Title FPGA-based control and estimation algorithms 
Description Implementation of robust nano-precision H_infinity-based-control algorithms and of nonlinear estimation algorithms in a fixed-point format on FPGA systems at high-implementation frequency of up to 4 MHz. This is to achieve high bandwidth for estimation or control in a real-time environment subject to limited computational resources. 
Type Of Material Computer model/algorithm 
Year Produced 2017 
Provided To Others? No  
Impact (1) Nano-precision control has enabled the non-contact scanning of bio-specimen (2) Fast real-time estimation has enabled real-time identification of shear forces, viscosity and elasticity coefficients within the fluid layer above the specimen to identify material parameters in real-time scans at nano-precision 
Description IMECHE Public Talk 
Form Of Engagement Activity A talk or presentation
Part Of Official Scheme? No
Geographic Reach Regional
Primary Audience Professional Practitioners
Results and Impact "Engineering and its impact on biomedical research at nano-scale", 11 March 2015 19:00 - 20:00, talk held by Dr Guido Herrmann (P-I), Dr Toshiaki Hatano (Postdoctoral Researcher) & Gavindu De Silva (Research Intern)
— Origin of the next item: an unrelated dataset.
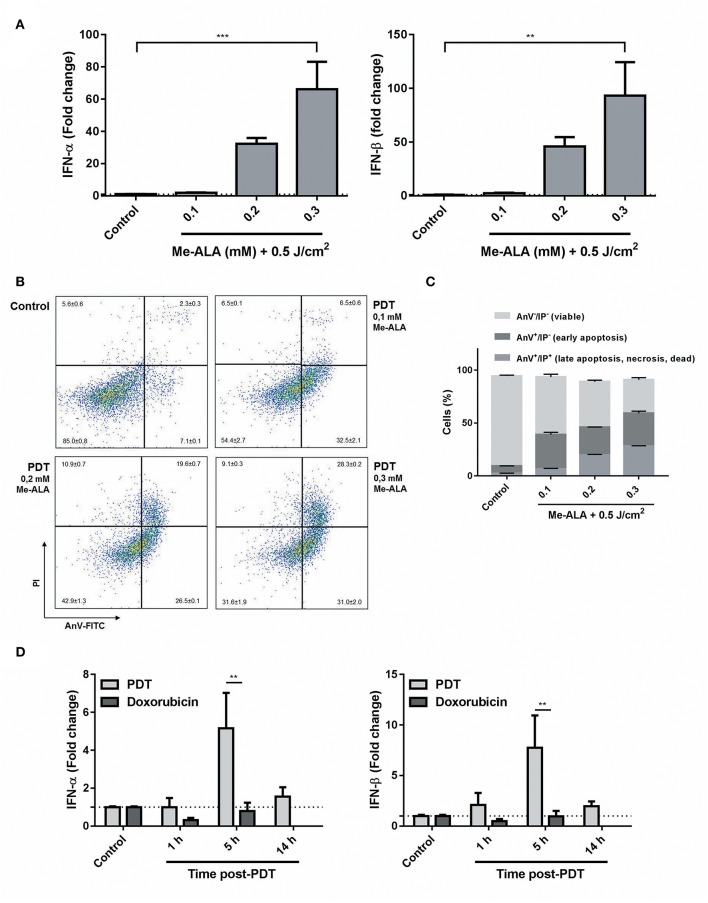
Photodynamic therapy as a novel inductor of IFN-1 expression on melanoma cells. (A) B16-OVA cells were incubated with Me-ALA (0.1, 0.2, and 0.3 mM) for 4 h and then were irradiated with visible light (0.5 J/cm2). Quantification of mRNA expression of IFN-1α (right) and IFN-β (left) was performed 5 h after treatment by RTqPCR and normalized with respect to the non-treated control (dotted line: 1). Data are mean ± SEM of three independent experiments. **p < 0.01, ***p < 0.05 vs. control group (untreated cells), One-Way ANOVA Bonferroni post-test. (B) Type of cell death was evaluated using Annexin V/PI staining by flow cytometry. The data generated by flow cytometry were plotted in two-dimensional dot plots in which PI is represented vs. Annexin V-FICT. (C) Viable cells (Annexin V−/PI−), undergoing (early) apoptotic cells (Annexin V+/PI−) and dead, necrotic or late (end-stage) apoptotic cells (Annexin V+/PI+) were quantified using FlowJo 10.0.7 software. (D) B16-OVA cells were subjected to high dose PDT (Me-ALA 0.3 mM + 0.5 J/cm2) or doxorubicin (30 μM). Quantification of mRNA expression of IFN-1-α (right) and IFN-β (left) was performed 1, 5, and 14 h after treatment by RTqPCR and normalized with respect to the non-treated control (dotted line: 1). Data are mean ± SEM of three independent experiments. **p < 0.01 vs. PDT group (gray bars), Two-Way ANOVA Bonferroni post-test.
This activity was part of the public talks organised by the Institution of Mechanical Engineering (IMECHE) within the region of Bristol and Bath.
These talks are usually attended by engineers working and living within the region of Bristol and Bath. In addition, post-graduate and post-doctoral researchers, undergraduate students, members of other faculties within the University of Bristol attend. This is an ideal way of disseminating the research outcomes. This talk has sparked discussions across the Faculty of Engineering and the University.
Year(s) Of Engagement Activity 2015
Description Talks on STEM subjects and current engineering research, e.g. the transverse dynamic force microscope, to primary, secondary and A-level students 
Form Of Engagement Activity A talk or presentation
Part Of Official Scheme? No
Geographic Reach Local
Primary Audience Schools
Results and Impact Professor Stuart Burgess, one of the co-investigators, has been highly active in disseminating engineering and engineering research to schools to increase the interest in STEM and in particular in engineering subjects among primary, secondary and A-level students. During the following talks, the work on the high precision control and mechanical design problems for the Transverse Dynamics Force Microscope have been particularly mentioned:

- St Mary's,, a secondary / A-level girls' school, SN11 0DF, Calne, Wiltshire, 28 Jan 2014
- Clifton High School,, a primary, secondary & A-level school, BS8 3JD, Bristol, 10 March 2014
- forthcoming: Emmaus School,, a primary school, BA14 6NZ, Wiltshire, 23 June 2014

Professor Stuart Burgess has been very successful with these presentations at schools. As a result, he has hosted summer placement students within the Faculty of Engineering at the University of Bristol. It is expected that similar summer placement activities will take place in the near future.